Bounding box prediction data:
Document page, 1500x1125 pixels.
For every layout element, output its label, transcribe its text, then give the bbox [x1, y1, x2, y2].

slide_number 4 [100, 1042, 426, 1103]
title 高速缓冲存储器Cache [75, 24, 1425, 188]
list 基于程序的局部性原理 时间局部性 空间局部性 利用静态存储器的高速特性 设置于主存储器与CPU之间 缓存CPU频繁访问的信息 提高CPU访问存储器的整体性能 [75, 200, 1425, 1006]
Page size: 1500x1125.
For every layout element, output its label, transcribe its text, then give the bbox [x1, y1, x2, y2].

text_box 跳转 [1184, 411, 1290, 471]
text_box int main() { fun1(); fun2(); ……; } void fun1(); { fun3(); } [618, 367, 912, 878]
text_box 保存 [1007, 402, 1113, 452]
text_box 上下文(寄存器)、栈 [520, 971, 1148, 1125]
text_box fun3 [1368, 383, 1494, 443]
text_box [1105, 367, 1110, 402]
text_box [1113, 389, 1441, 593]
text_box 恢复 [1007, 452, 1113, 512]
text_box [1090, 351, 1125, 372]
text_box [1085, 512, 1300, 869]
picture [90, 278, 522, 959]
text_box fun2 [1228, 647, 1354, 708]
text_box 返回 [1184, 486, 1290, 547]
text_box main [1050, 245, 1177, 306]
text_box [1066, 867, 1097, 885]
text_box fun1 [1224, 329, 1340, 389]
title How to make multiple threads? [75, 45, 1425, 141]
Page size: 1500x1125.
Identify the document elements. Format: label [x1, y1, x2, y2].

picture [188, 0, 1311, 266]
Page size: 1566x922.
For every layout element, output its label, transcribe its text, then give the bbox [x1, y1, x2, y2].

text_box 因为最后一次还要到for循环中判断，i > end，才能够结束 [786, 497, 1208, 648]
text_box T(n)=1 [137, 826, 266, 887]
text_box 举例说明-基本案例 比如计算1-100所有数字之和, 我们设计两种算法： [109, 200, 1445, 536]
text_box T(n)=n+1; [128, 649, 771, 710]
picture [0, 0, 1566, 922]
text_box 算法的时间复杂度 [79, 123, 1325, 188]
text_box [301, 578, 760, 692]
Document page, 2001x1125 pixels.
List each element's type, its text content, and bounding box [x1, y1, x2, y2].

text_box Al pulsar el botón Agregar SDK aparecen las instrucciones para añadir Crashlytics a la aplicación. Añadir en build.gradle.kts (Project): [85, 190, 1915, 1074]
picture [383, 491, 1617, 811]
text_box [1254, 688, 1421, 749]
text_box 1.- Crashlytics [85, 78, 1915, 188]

• [WHAT NEEDS TO BE DONE]: Give back every entry exactly.

• [OUTPUT]:
Document page, 1500x1125 pixels.
For every layout element, output its label, transcribe its text, then give the bbox [x1, y1, x2, y2].

slide_number 4 [100, 1042, 426, 1103]
title 高速缓冲存储器Cache [75, 24, 1425, 188]
list 基于程序的局部性原理 时间局部性 空间局部性 利用静态存储器的高速特性 设置于主存储器与CPU之间 缓存CPU频繁访问的信息 提高CPU访问存储器的整体性能 [75, 200, 1425, 1006]
Page size: 1500x1125.
For every layout element, output its label, transcribe its text, then give the bbox [x1, y1, x2, y2].

text_box 跳转 [1184, 411, 1290, 471]
text_box int main() { fun1(); fun2(); ……; } void fun1(); { fun3(); } [618, 367, 912, 878]
text_box 保存 [1007, 402, 1113, 452]
text_box 上下文(寄存器)、栈 [520, 971, 1148, 1125]
text_box fun3 [1368, 383, 1494, 443]
text_box [1105, 367, 1110, 402]
text_box [1113, 389, 1441, 593]
text_box 恢复 [1007, 452, 1113, 512]
text_box [1090, 351, 1125, 372]
text_box [1085, 512, 1300, 869]
picture [90, 278, 522, 959]
text_box fun2 [1228, 647, 1354, 708]
text_box 返回 [1184, 486, 1290, 547]
text_box main [1050, 245, 1177, 306]
text_box [1066, 867, 1097, 885]
text_box fun1 [1224, 329, 1340, 389]
title How to make multiple threads? [75, 45, 1425, 141]
Page size: 1500x1125.
Identify the document elements. Format: label [x1, y1, x2, y2].

picture [188, 0, 1311, 266]
Page size: 1566x922.
For every layout element, output its label, transcribe its text, then give the bbox [x1, y1, x2, y2].

text_box 因为最后一次还要到for循环中判断，i > end，才能够结束 [786, 497, 1208, 648]
text_box T(n)=1 [137, 826, 266, 887]
text_box 举例说明-基本案例 比如计算1-100所有数字之和, 我们设计两种算法： [109, 200, 1445, 536]
text_box T(n)=n+1; [128, 649, 771, 710]
picture [0, 0, 1566, 922]
text_box 算法的时间复杂度 [79, 123, 1325, 188]
text_box [301, 578, 760, 692]
Document page, 2001x1125 pixels.
List each element's type, its text content, and bounding box [x1, y1, x2, y2].

text_box Al pulsar el botón Agregar SDK aparecen las instrucciones para añadir Crashlytics a la aplicación. Añadir en build.gradle.kts (Project): [85, 190, 1915, 1074]
picture [383, 491, 1617, 811]
text_box [1254, 688, 1421, 749]
text_box 1.- Crashlytics [85, 78, 1915, 188]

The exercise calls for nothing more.